Otherwise, looks clean. |
Thanks, looks good enough for me. Aside @fperez - Is there any better way that we can express this so we don't have to change the copyright dates in every file every year? That seems incredibly pointless. Something like |
I really don't know: I've always seen copyright notices with explicit years, though we obviously let them lapse occasionally and it's no big deal. I've simply followed the tradition I've seen. But looking up online a bit just now, revealed this. Citing the relevant section here from the US Copyright Office in case that link goes down:
Based on that information, we could instead remove all ending dates from all notices, and leave only the beginning years. That would actually be nice, since it would mean never updating these things again :) I'm +1 for changing things to removing the end years from every notice, based on this. |
Verging on bike-shedding, but FWIW -- first publication of what? My lay interpretation of this, and longtime practice, has been that the copyright year in a source file is updated when and only when the source is modified. Thus 2008-2012 would mean that the file contains some code first published in 2008, some code first published in 2012, and possibly some code first published in between. It seems unlikely that a revision constitutes a "derivative work" or "compilation". |
I suspect in a strict interpretation you're right, @jdmarch. But given that copyright exists regardless of registration, we're probably OK if we only put the year of file creation and let things be after that... In reality, the ultimate arbiter of copyright in an open source project would have to be the version control log. I'd be comfortable with leaving only the first year on the files, which has the advantage of being vastly simpler to maintain in the long run. |
I think @jdmarch is right, that the dates are all start dates - for the various parts of the file (i.e. it should not say 2012 on a file that hasn't been edited this year). But the copyright is not actually affected in any way by what we write in the notice, so I would just keep at most the file creation year, and let people ask git about the individual snippets, which are necessarily newer than that date. Otherwise, I would leave the date out altogether, and put a single X-Y date in a top-level file. I think individual file copyright/license is a stupid practice in general - it's like putting copyright notice on every page of a book, but it is standard. |
So if we're all OK with the idea of leaving only start dates everywhere, then we should instead close this PR (sorry @Carreau :) and have one that removes the |
Legal squinting aside, start year sounds good to me. |
i'm -1 on making sweeping changing like this across the whole codebase in one go. I'd prefer it if we slowly integrate the start-year-only proposal into individual files as we work on them for other reasons. If a file hasn't been touched for a long time, there's no reason to update its copyright now.
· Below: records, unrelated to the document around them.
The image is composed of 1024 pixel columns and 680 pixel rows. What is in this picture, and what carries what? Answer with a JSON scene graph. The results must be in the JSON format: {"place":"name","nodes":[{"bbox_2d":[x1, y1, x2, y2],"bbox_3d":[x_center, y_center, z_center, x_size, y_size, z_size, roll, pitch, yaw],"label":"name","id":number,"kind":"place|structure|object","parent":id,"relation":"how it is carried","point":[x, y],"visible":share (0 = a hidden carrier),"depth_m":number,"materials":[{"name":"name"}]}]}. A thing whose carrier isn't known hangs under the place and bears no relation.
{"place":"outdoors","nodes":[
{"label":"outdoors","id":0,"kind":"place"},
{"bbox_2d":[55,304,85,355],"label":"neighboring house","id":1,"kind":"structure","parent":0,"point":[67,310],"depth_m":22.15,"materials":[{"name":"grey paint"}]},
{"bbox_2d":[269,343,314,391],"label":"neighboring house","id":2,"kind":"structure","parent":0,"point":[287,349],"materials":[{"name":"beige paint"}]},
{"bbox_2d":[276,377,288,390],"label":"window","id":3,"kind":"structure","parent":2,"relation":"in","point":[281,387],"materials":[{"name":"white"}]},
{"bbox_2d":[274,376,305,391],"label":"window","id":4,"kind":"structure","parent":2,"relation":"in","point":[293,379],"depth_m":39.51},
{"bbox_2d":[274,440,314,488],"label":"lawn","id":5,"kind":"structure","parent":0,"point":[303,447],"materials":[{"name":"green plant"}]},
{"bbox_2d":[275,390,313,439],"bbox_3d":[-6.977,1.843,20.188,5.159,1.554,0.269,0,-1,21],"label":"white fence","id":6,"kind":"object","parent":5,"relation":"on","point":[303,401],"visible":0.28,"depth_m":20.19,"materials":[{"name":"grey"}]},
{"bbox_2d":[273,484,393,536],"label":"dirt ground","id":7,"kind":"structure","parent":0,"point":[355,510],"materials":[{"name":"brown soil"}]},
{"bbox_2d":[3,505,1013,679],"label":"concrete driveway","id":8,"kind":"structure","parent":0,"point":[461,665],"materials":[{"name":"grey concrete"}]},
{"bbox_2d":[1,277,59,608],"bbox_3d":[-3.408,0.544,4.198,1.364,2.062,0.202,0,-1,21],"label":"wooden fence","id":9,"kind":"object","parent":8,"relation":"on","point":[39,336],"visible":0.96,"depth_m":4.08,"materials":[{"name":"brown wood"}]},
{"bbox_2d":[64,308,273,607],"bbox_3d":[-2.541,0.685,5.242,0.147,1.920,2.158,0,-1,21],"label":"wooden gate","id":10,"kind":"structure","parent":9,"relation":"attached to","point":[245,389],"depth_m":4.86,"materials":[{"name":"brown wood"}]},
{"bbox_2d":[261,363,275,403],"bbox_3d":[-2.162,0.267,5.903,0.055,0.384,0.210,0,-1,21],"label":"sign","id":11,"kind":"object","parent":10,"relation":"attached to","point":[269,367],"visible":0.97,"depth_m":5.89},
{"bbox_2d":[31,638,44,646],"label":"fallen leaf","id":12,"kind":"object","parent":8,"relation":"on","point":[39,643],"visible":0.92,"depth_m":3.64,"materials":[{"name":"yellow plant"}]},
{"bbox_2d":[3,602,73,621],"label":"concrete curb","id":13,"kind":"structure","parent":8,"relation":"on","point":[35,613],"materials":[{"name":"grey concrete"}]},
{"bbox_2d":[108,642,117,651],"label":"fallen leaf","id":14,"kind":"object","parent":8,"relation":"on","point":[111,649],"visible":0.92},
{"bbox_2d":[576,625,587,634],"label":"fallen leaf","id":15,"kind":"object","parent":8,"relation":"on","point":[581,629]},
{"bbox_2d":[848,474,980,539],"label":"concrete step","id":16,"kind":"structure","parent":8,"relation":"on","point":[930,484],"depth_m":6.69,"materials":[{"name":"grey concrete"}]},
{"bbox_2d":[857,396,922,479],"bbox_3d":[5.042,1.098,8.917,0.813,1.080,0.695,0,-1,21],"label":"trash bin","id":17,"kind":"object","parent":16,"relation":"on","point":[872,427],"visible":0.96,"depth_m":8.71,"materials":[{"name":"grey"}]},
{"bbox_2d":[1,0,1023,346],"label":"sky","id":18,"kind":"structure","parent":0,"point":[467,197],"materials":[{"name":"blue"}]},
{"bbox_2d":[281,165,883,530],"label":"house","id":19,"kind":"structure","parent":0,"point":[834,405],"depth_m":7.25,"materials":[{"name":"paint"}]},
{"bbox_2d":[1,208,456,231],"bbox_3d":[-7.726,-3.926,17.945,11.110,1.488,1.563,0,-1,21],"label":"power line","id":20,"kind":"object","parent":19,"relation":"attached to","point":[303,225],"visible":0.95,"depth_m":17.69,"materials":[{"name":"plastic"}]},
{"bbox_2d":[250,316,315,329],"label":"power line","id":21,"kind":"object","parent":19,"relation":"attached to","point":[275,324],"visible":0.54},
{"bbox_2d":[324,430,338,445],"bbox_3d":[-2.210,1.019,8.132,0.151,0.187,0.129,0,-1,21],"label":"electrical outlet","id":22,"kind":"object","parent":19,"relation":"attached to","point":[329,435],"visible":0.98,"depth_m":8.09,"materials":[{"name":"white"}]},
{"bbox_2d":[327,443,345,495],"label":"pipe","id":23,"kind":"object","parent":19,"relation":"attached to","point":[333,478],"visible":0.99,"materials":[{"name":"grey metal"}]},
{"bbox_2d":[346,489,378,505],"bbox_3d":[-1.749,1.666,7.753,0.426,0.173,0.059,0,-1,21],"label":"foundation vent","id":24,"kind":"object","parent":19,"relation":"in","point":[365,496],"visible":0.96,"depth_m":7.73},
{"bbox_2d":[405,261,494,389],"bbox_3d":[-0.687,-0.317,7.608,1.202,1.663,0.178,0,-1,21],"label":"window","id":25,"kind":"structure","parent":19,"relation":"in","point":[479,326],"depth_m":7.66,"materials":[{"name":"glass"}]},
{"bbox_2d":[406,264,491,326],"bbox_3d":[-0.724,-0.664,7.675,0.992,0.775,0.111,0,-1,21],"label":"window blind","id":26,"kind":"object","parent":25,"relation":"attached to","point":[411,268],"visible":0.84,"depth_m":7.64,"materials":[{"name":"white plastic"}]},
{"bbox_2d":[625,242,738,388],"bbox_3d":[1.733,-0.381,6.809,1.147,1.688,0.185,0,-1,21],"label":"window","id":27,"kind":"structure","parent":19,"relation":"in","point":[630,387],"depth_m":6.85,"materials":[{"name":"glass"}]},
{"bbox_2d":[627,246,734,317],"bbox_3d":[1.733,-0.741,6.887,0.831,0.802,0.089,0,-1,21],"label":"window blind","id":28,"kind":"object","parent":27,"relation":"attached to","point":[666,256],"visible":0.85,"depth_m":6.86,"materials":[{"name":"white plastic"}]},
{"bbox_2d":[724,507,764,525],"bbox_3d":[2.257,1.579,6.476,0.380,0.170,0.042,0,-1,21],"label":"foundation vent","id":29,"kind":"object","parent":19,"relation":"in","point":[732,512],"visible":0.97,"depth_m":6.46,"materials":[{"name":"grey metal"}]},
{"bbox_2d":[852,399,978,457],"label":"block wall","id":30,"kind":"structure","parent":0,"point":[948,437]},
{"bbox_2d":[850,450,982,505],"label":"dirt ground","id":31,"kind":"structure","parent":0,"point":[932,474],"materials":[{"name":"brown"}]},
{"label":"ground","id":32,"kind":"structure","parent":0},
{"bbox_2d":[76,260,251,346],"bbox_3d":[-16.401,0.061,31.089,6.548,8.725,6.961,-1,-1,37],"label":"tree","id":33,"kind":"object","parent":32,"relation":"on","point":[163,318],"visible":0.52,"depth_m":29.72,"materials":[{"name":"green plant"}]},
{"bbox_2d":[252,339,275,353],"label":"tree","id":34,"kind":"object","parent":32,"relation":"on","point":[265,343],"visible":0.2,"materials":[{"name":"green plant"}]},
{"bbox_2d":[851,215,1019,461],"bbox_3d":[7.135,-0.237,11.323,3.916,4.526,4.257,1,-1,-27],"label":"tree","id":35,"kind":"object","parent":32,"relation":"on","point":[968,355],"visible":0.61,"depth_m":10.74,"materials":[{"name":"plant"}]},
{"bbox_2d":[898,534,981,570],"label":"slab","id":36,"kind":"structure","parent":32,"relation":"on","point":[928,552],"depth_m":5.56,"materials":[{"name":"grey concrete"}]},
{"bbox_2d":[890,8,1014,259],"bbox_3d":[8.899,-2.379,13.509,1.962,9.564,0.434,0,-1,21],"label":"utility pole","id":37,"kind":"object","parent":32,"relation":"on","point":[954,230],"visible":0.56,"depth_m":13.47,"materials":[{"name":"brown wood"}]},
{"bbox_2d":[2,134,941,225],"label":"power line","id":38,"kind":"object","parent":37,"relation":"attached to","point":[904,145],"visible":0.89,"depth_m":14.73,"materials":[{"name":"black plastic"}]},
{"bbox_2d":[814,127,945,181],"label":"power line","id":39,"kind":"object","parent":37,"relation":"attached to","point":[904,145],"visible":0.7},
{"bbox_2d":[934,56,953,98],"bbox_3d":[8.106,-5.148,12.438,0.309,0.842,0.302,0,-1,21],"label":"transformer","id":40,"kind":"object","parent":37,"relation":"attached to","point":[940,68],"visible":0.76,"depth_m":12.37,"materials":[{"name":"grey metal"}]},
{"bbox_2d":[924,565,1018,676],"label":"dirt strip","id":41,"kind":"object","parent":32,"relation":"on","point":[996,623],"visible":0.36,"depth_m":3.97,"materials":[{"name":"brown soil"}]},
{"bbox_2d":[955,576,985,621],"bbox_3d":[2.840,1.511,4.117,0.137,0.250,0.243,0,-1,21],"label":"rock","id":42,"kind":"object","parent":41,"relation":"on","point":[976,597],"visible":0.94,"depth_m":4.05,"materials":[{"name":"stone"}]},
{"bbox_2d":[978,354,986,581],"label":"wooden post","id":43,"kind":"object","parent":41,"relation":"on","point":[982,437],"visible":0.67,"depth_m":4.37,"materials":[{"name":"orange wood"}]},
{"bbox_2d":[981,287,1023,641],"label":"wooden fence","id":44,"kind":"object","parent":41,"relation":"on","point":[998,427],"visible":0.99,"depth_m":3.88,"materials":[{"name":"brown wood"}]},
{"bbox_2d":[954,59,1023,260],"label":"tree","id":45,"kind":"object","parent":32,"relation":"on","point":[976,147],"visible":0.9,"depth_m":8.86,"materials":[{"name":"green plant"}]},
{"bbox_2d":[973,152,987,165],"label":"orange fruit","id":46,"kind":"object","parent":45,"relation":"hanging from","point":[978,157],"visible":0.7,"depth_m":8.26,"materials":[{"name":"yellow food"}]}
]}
This, to me, is similar to not having commits that just PEP8 the entire codebase in a bunch of places as one giant commit - whereas fixing PEP8-related things in a particular file of that you're changing in order to fix a bug or add a new feature is totally fine. |
@ivanov's proposal sounds sensible to me: If you touch a file, feel free to edit the copyright to include this first year only copyright edit, if it has X-Y format. A sweeping copyright fix is less problematic than pep8, because it doesn't touch the code with meaningless changes, but it does touch the file's history in general. |
+1 on that too. I agree that big commits that touch everything tend to create more noise than they're worth (and they often make things like rebases and cherry-picks trickier). So let's close this one and go with the above approach moving forward. |
Well, everything in title.
I don't think it has a lot of chance to conflict with anything else.